* **Required action**
Copy down all of the data underneath, exactly as shown.

* **Source records**
[Start of Attachment]

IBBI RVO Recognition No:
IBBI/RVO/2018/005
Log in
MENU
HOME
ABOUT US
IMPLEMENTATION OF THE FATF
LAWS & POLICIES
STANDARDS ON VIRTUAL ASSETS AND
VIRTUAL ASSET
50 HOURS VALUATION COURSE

[End of Attachment]

* **Exercise answer**
IBBI RVO Recognition No:
IBBI/RVO/2018/005
Log in
MENU
HOME
ABOUT US
IMPLEMENTATION OF THE FATF
LAWS & POLICIES
STANDARDS ON VIRTUAL ASSETS AND
VIRTUAL ASSET
50 HOURS VALUATION COURSE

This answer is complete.